**Work instructions**
Give again, exactly as they appear, only the lines from the one containing "pinky pip: (455, 405)" through the last line of the material below.

**Record set**
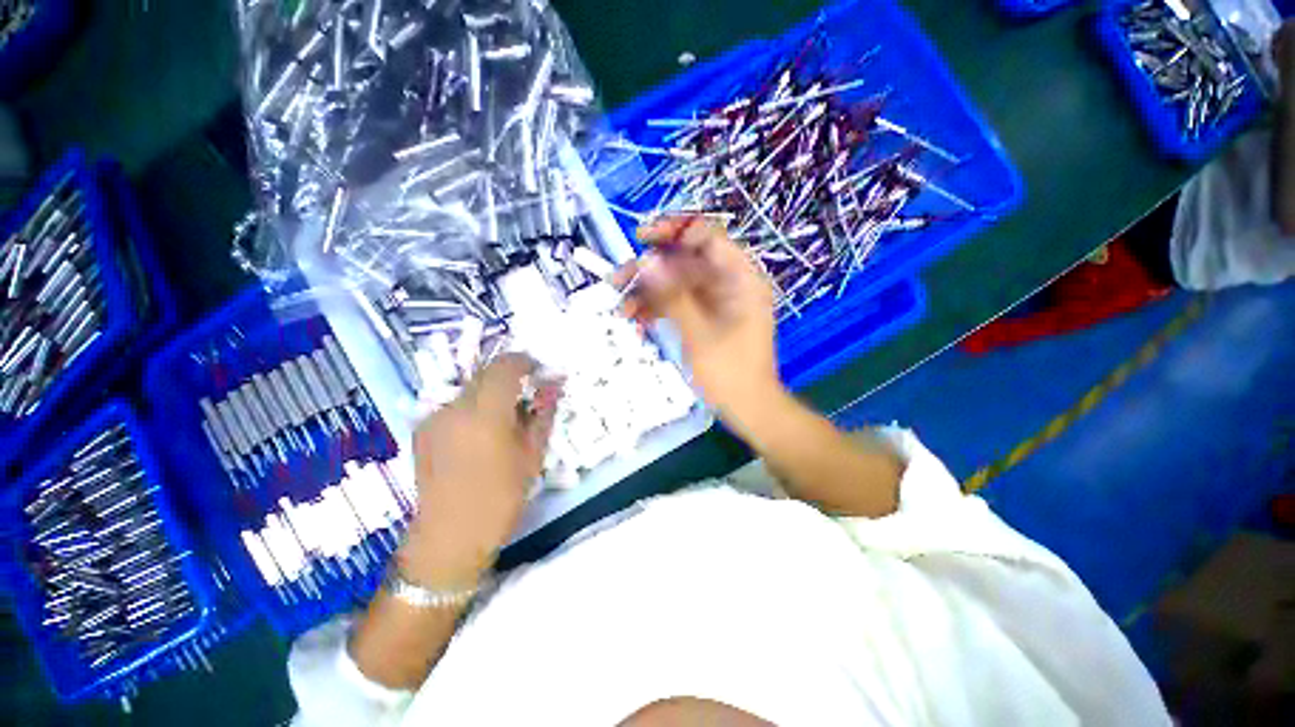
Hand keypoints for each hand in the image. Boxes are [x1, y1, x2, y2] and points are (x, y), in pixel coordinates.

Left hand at [401, 354, 560, 586]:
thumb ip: (543, 414)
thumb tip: (554, 385)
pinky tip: (482, 432)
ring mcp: (434, 417)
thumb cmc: (500, 498)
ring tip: (506, 417)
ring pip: (469, 388)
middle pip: (485, 373)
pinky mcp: (423, 430)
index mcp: (485, 413)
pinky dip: (474, 407)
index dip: (525, 361)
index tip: (539, 370)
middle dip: (509, 376)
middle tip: (528, 394)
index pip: (505, 366)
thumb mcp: (532, 455)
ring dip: (491, 393)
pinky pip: (455, 405)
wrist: (449, 538)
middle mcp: (454, 407)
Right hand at [617, 215, 781, 421]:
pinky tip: (637, 321)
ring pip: (677, 283)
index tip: (641, 238)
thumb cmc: (730, 373)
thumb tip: (645, 261)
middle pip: (685, 260)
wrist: (749, 409)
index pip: (706, 236)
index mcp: (739, 277)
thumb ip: (672, 296)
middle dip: (650, 270)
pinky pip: (679, 303)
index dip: (673, 230)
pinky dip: (658, 309)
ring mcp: (716, 300)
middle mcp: (728, 282)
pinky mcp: (706, 317)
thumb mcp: (698, 334)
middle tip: (617, 280)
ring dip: (648, 293)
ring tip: (622, 308)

**Exercise output**
pinky pip: (455, 405)
wrist: (449, 538)
middle mcp: (454, 407)
Right hand at [617, 215, 781, 421]:
pinky tip: (637, 321)
ring pip: (677, 283)
index tip: (641, 238)
thumb cmc: (730, 373)
thumb tip: (645, 261)
middle pip: (685, 260)
wrist: (749, 409)
index pip: (706, 236)
index mcp: (739, 277)
thumb ip: (672, 296)
middle dip: (650, 270)
pinky pip: (679, 303)
index dip: (673, 230)
pinky dip: (658, 309)
ring mcp: (716, 300)
middle mcp: (728, 282)
pinky mcp: (706, 317)
thumb mcp: (698, 334)
middle tip: (617, 280)
ring dip: (648, 293)
ring tip: (622, 308)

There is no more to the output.